SUPPLIED MATERIAL:

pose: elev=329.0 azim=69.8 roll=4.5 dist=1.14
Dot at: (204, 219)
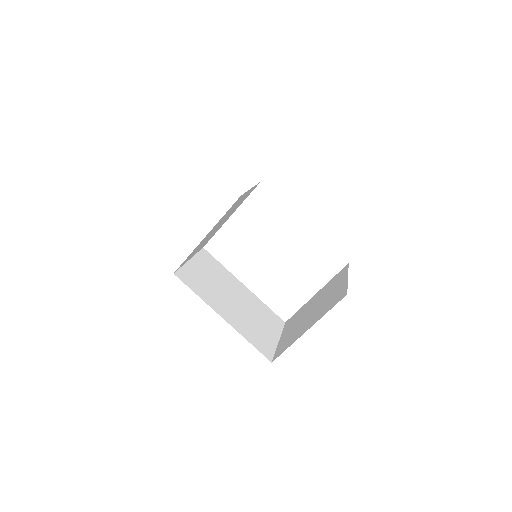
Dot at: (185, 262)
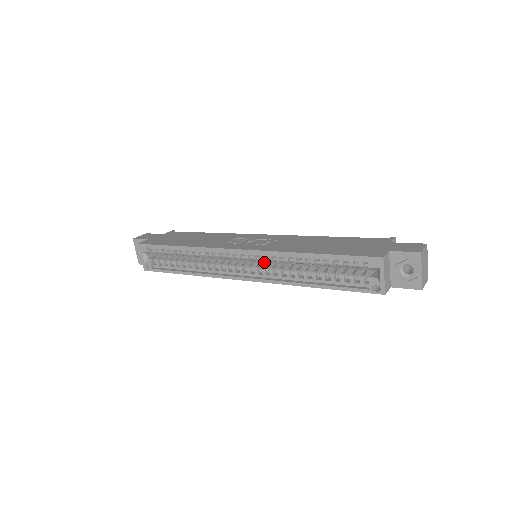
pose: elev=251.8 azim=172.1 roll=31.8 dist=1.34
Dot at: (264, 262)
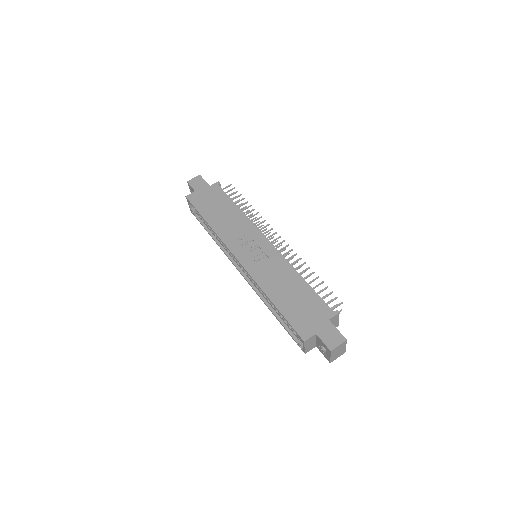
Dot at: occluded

---

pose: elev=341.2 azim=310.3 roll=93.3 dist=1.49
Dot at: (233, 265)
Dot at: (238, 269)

PROBLEM DETAILS: Quote the data word for word from the line containing "pose: elev=251.8 azim=172.1" through the line containing "Dot at: occluded", including both of those lines, and omit the pictures.

CORRECT RESPONSE:
pose: elev=251.8 azim=172.1 roll=31.8 dist=1.34
Dot at: (264, 262)
Dot at: occluded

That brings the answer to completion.